◆ WHAT THE EXERCISE ASKS ◆
The answer must be a single number: the count of lines in the data below that hold the word "haline".

(Source records)
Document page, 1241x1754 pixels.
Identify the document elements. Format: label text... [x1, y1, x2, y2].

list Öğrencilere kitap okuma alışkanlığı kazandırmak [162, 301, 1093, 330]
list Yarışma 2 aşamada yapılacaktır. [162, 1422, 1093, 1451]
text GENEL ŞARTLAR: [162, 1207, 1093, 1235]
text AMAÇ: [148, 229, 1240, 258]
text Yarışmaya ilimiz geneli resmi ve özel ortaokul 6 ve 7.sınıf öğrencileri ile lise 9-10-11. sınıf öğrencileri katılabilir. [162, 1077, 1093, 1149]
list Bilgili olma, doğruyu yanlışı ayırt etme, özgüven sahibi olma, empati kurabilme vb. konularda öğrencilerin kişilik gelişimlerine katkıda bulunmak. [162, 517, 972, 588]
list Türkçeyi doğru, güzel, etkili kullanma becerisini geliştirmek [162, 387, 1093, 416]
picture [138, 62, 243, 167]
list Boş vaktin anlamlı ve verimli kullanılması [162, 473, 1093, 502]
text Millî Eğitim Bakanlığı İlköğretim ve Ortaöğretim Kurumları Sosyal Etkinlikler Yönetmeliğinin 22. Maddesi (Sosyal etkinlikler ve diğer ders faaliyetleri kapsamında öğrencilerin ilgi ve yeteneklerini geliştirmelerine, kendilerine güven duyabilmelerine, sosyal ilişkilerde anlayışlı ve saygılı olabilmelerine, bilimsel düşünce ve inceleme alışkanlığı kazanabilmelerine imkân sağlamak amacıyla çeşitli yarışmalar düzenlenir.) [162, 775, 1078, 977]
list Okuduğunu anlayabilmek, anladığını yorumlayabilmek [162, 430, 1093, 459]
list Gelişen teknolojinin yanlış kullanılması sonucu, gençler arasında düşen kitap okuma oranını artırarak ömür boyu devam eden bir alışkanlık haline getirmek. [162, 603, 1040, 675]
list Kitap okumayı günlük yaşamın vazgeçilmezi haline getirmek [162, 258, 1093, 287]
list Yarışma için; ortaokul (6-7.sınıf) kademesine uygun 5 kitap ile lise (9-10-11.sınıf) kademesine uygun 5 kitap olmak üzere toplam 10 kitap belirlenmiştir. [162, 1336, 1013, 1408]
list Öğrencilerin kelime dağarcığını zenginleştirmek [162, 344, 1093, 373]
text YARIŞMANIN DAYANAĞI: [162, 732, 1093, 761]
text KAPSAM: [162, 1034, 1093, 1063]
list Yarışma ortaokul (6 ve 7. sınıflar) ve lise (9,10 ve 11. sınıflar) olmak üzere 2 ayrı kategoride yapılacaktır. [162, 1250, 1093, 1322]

◆ SOLUTION TO THIS PROBLEM ◆
2